Top of Document passage
# who staked the other vamp counts!?!



## Alexander_67 (May 5, 2007)

So whats the deal here? You go on the store website and they dont sell any other vamp counts anymore. Its all the new Von Carstines and bog standard blokes. Lemians, Strigoi and Necrarchs are absent completely. I havent heard anything about them being phased out? Am i wrong? I havent read the new rule book but please someone tell me they arent gone for good and they are just re-vamping the models??


----------



## Wade (Jan 21, 2007)

Now you have bloodlines, which you purchase for your vampires. Each one has a variety of effects but you can mix and match them


----------



## Alexander_67 (May 5, 2007)

Wow doesnt that sound great. Gotta hand it to GW they've got the whole 'Make good models but fuck up the simple stuff like rules' strategy down to a T. Hurray for Downward Spirals.
Bottom of Document passage
**Exercises to complete:**
1: Render this sentence from the Vampire Counts thread in Spanish: "Now you have bloodlines, which you purchase for your vampires."
2: Extend the Vampire Counts thread by writing what comes after its final sentence.
The lines after this point have no connection to the Vampire Counts thread.
Top of Extracted entries
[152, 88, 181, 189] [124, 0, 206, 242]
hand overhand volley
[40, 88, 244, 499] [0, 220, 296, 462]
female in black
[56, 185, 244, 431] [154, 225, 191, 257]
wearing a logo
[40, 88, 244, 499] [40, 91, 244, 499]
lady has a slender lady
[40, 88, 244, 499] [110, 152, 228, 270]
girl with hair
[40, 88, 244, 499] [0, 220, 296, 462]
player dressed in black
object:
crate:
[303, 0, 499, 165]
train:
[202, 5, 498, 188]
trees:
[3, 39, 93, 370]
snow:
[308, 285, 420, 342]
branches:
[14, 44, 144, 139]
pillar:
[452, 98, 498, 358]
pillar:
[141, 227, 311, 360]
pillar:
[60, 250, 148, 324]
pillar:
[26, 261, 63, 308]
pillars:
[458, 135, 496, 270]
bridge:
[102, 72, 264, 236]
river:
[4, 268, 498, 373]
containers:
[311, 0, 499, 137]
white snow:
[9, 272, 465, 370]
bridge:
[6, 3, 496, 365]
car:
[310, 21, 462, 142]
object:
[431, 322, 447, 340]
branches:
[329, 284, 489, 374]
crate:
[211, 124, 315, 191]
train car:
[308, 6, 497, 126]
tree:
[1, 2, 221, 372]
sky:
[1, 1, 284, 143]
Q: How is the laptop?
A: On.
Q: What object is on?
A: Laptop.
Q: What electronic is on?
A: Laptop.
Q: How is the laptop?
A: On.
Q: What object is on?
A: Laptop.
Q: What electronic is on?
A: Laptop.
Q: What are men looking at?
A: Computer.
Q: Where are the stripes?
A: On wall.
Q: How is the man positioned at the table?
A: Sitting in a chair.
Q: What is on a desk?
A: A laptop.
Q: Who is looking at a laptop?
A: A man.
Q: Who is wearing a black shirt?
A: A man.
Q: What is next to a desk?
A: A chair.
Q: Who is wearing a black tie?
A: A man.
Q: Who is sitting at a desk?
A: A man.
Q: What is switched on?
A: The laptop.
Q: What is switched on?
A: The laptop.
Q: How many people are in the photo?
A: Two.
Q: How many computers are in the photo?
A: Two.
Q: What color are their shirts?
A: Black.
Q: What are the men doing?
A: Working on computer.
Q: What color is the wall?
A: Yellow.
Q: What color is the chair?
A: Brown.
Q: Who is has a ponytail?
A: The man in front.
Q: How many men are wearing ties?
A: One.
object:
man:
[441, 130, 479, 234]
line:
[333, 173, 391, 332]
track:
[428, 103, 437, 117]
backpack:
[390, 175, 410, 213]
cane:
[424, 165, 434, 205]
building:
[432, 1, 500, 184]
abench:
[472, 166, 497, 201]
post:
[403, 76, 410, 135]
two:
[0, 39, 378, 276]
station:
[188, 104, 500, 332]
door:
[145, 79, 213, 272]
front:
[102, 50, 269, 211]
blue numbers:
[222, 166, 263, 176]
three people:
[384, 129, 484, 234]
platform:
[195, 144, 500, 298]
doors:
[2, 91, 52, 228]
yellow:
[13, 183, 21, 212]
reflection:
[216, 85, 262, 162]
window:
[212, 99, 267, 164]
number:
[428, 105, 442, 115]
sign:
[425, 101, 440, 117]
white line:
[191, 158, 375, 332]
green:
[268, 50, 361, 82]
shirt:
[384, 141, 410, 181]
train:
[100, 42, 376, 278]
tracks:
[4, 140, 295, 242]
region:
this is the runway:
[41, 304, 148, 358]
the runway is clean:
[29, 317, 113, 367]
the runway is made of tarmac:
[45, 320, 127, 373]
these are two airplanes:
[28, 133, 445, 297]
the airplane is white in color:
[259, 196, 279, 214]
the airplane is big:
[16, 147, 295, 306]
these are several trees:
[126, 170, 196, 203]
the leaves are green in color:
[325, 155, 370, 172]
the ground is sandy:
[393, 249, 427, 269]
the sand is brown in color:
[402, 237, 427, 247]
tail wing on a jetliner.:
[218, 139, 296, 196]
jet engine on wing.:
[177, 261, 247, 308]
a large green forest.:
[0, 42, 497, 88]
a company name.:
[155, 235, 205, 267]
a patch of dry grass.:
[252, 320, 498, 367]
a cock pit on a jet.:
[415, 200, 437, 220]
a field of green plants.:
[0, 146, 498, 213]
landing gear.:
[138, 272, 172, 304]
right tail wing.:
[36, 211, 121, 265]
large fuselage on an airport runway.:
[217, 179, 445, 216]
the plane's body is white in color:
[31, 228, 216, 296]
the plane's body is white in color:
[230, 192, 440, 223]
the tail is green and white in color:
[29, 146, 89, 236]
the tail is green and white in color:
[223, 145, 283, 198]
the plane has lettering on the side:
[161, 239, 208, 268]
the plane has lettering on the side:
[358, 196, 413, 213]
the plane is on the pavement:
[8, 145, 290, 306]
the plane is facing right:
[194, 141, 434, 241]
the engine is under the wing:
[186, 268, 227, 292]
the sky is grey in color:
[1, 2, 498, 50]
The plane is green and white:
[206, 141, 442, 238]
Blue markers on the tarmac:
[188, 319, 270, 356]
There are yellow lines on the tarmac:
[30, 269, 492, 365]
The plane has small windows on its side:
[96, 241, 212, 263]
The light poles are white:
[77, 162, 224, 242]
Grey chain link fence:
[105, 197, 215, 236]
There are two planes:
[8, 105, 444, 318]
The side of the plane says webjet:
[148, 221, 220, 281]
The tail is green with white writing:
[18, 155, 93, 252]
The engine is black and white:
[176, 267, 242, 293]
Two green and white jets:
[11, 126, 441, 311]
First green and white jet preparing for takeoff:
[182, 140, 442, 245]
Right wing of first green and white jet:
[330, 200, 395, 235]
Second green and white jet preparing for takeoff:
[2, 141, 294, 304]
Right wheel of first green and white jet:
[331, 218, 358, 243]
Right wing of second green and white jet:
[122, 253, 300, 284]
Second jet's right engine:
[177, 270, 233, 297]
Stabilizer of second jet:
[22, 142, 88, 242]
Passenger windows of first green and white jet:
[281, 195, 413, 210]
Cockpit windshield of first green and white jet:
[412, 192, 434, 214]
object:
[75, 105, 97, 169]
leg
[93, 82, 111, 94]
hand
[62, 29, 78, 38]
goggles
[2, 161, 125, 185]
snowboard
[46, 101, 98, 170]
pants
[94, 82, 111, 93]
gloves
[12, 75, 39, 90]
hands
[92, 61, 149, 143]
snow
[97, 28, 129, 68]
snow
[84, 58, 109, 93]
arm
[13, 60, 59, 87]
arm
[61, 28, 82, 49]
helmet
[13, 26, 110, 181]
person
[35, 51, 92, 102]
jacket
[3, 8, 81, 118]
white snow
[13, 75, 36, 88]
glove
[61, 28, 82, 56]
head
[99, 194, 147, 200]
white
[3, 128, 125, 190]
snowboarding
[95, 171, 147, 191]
Bottom of Extracted entries
**Outputs for the tasks:**
1: Ahora tienes linajes de sangre, que compras para tus vampiros.

2:
----------



## Lord Sinkoran (Dec 23, 2006)

i love teh strogoi model.


----------



## Captain Galus (Jan 2, 2008)

pls tell me theyre not getting rid of blood dragons?!


----------



## The Son of Horus (Dec 30, 2006)

They're all still in there. The emphasis is on making your own specific vampire, as opposed to a generic one of a bloodline. You can buy abilities that are identical to a Blood Dragon's in the previous version, a Strigoi, or Lahmeian... and you're free to mix and match to create a unique individual, which every vampire lord ought to be, I think.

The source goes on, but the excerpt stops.